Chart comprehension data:
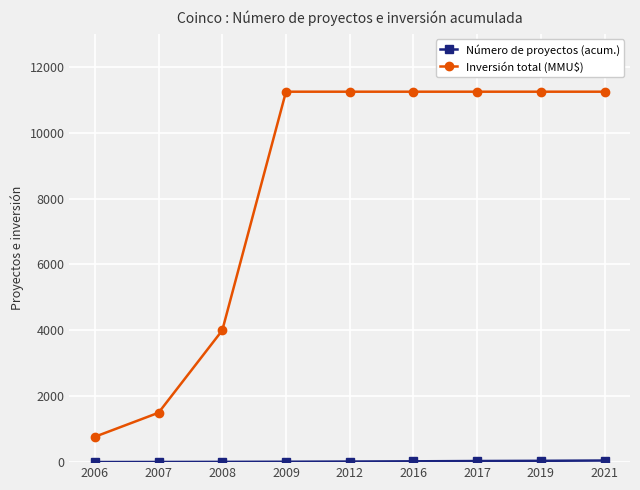

The value of Inversión total (MMU$) at 2008 is 1303. True or false?

False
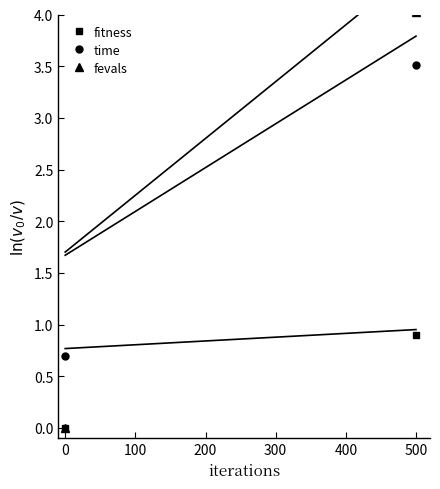

What is the value of the time point at the 2nd from the left?

3.5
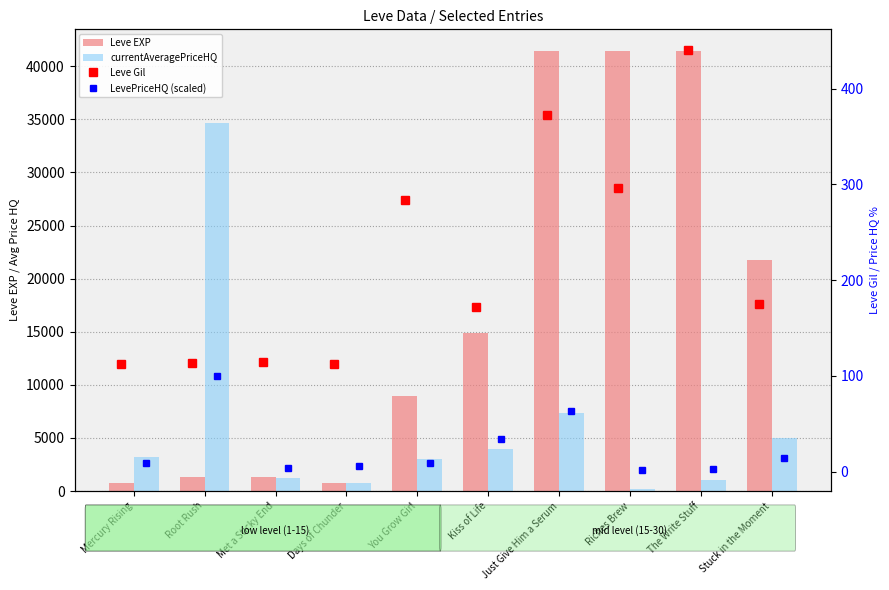

Rank the series at The Write Stuff from lowest to highest value.

LevePriceHQ (scaled), Leve Gil, currentAveragePriceHQ, Leve EXP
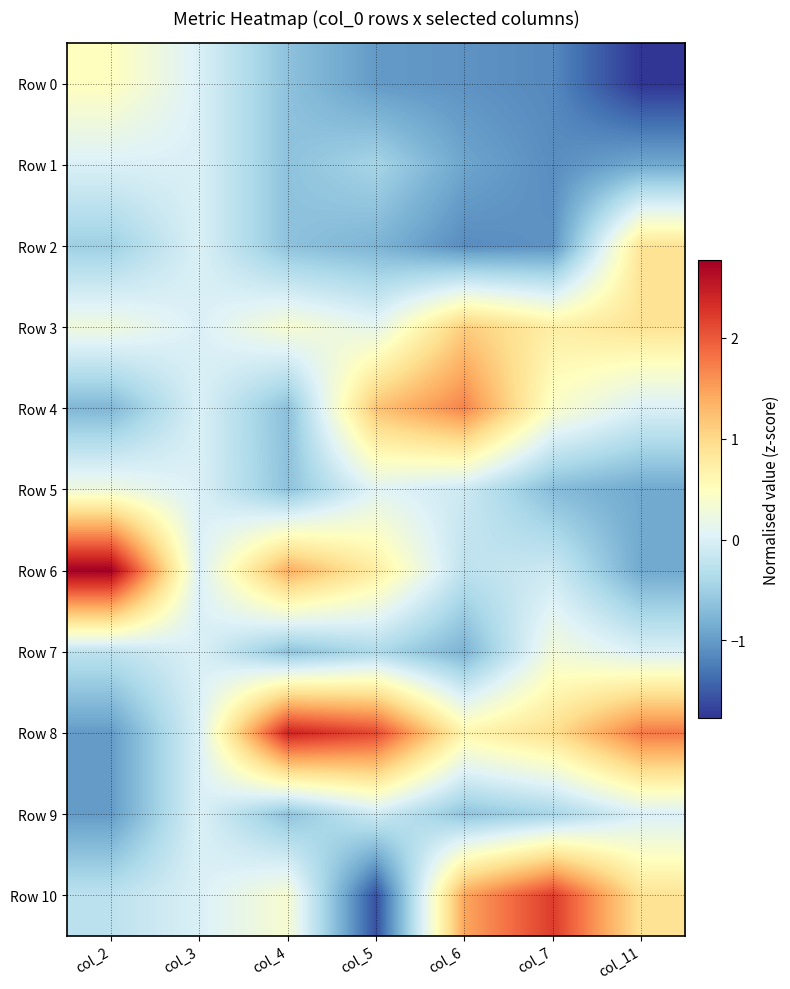

Between col_4 and col_11, which is larger?

col_4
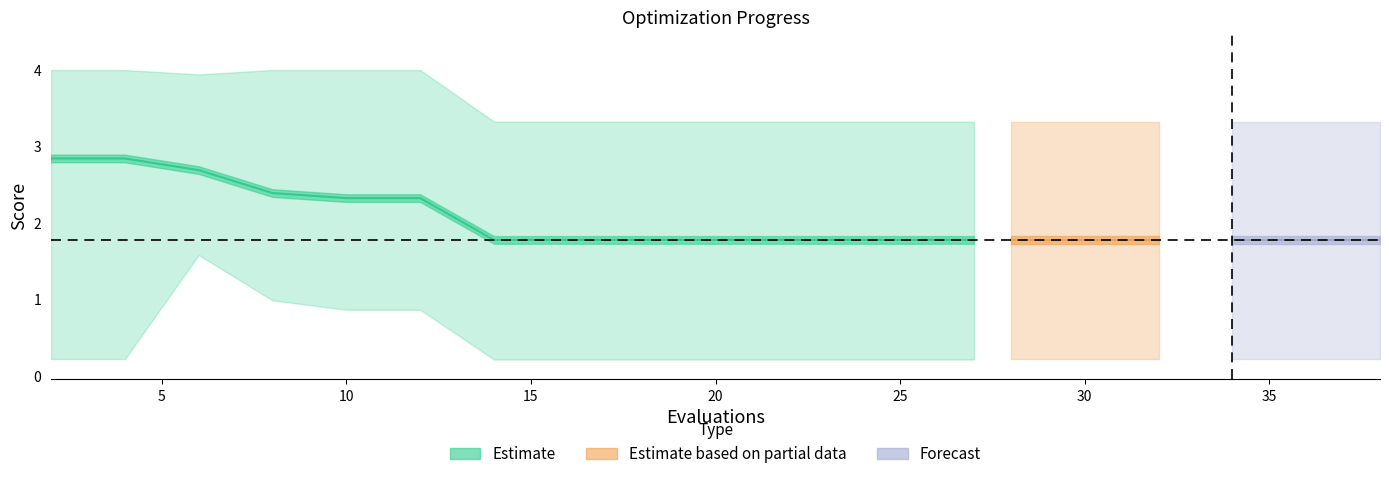

Does the chart have visible grid lines?

No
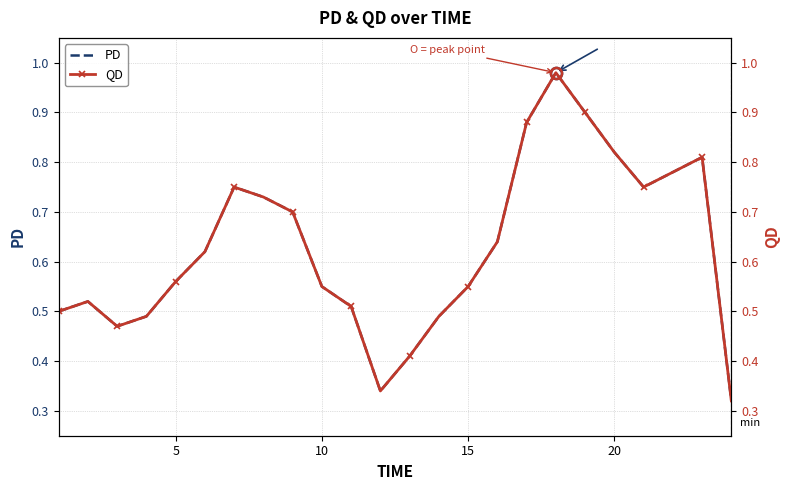

Is it true that PD equals 0.2 at 20?

False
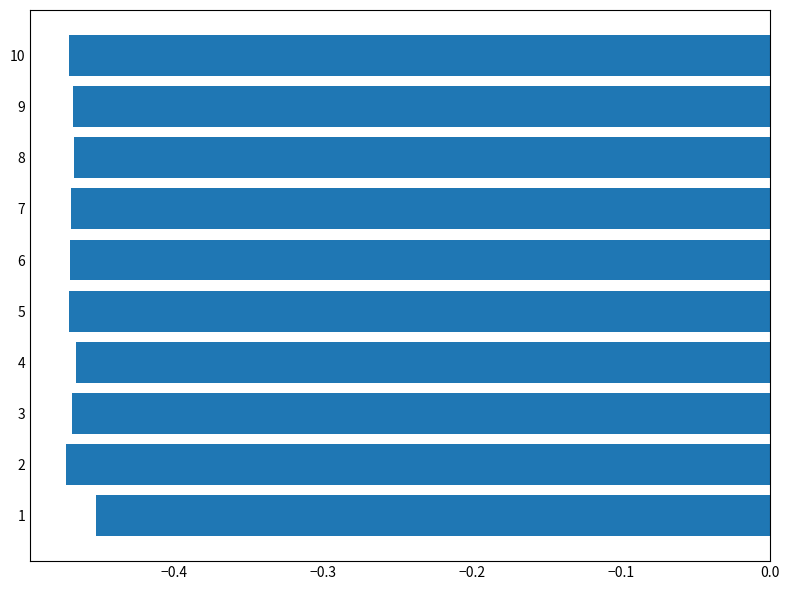

What is the sum of the values at 4 and 10?

-0.9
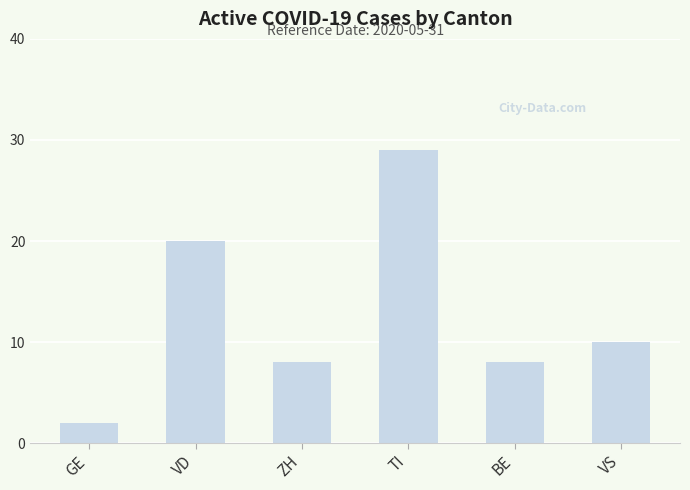

How many categories are shown in the chart?

6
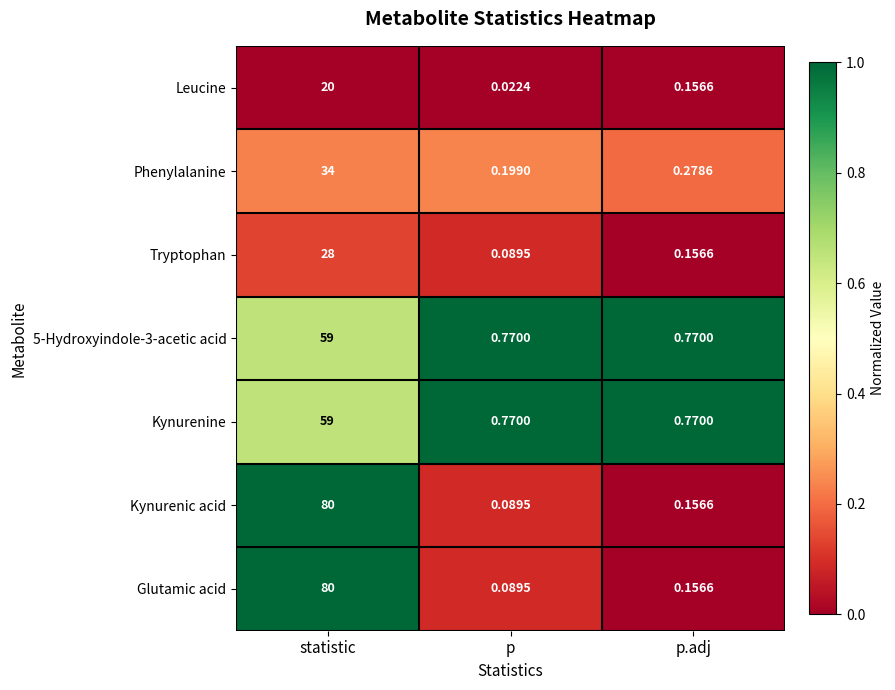

Rank the categories by Kynurenic acid value from highest to lowest.

statistic, p.adj, p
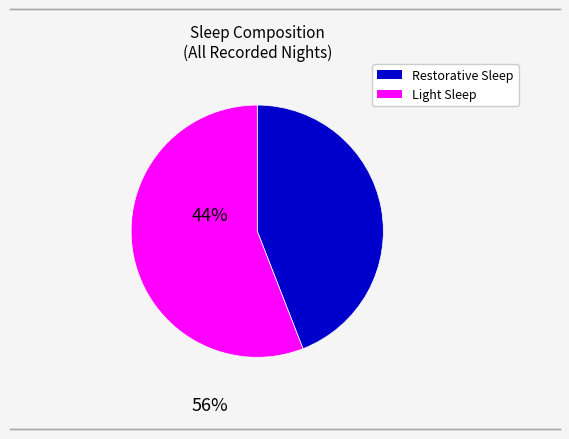

Does any single category account for the majority?

Yes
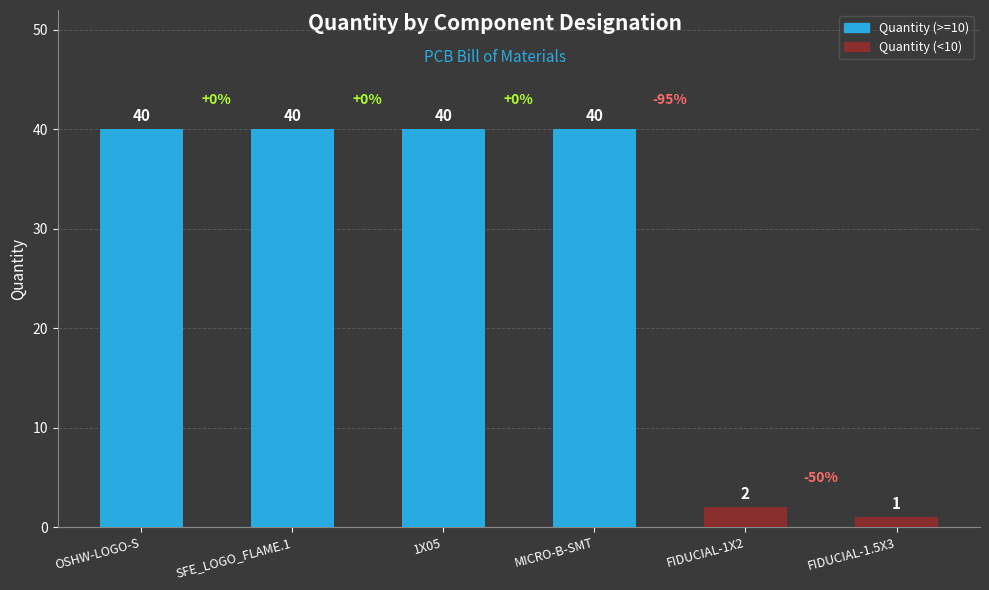

How many series are shown in this chart?

1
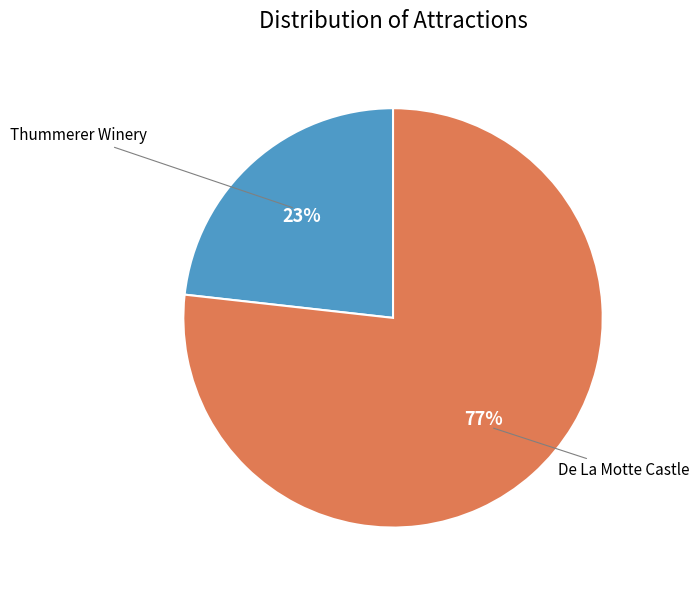

To the nearest percent, what is the average slice percentage?

50%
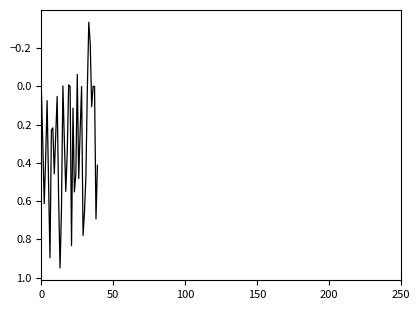

What is the difference between the maximum and minimum values?

1.3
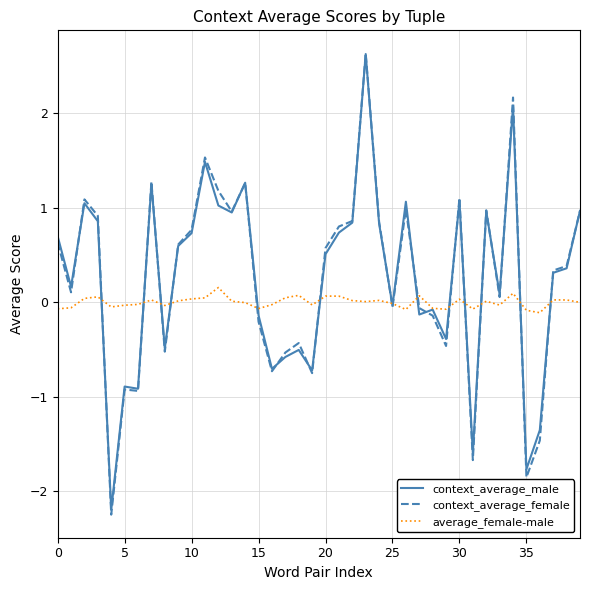

Which series has the widest spread of values?

context_average_female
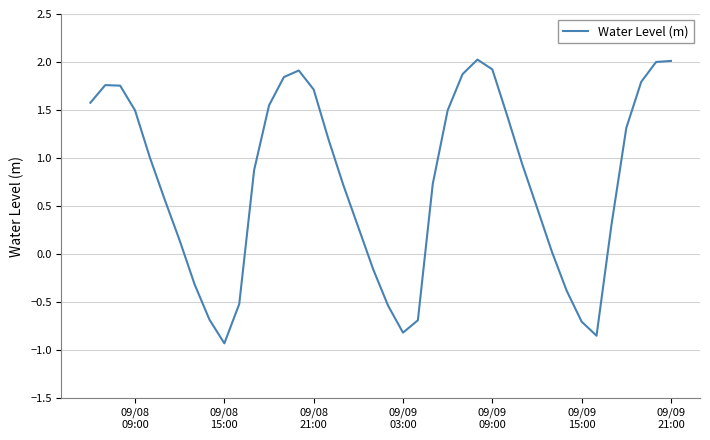

What is the smallest value displayed?

-0.9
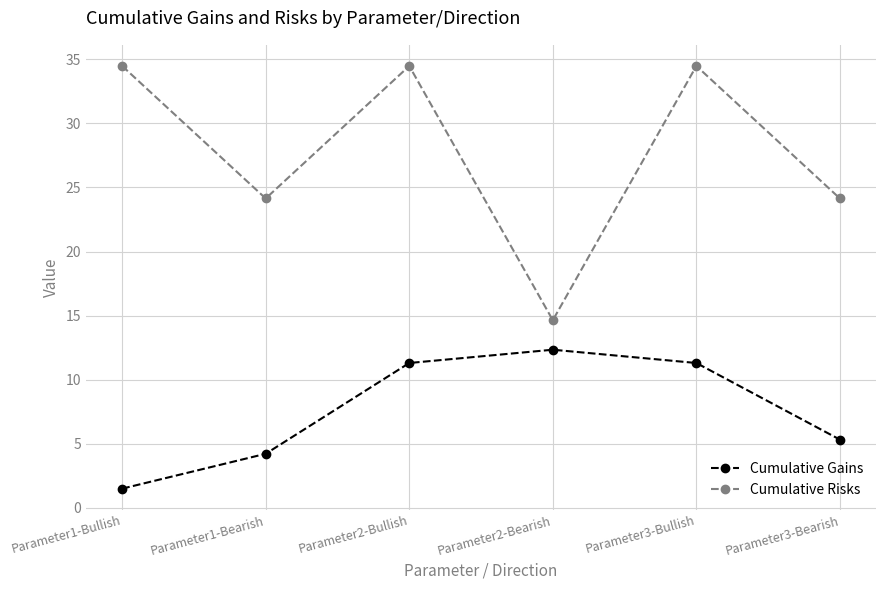

At Parameter2-Bullish, list the series in order from largest to smallest.

Cumulative Risks, Cumulative Gains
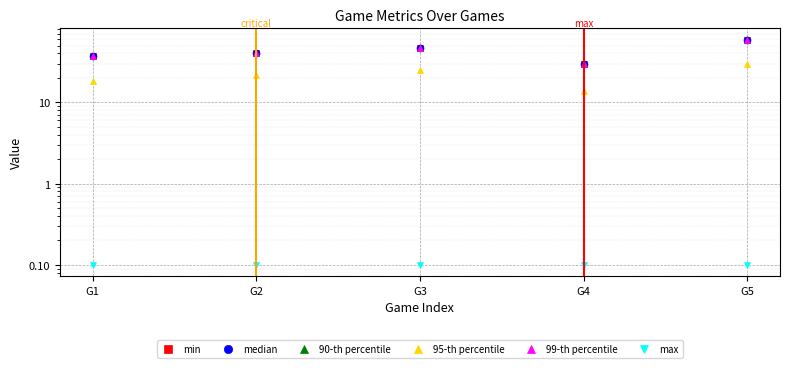

True or false: max and 90-th percentile cross at least once.

False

Brief
Return, word for word, the lines of the records from the one containing "Does any single" through to the end of the records, leaving out the pictures.

Exercise output
Does any single category account for the majority?

Yes

How many series are shown in this chart?

1

To the nearest percent, what is the average slice percentage?

50%

What is the difference between the maximum and minimum values?

1.3

Which series has the widest spread of values?

context_average_female

What is the smallest value displayed?

-0.9

At Parameter2-Bullish, list the series in order from largest to smallest.

Cumulative Risks, Cumulative Gains

True or false: max and 90-th percentile cross at least once.

False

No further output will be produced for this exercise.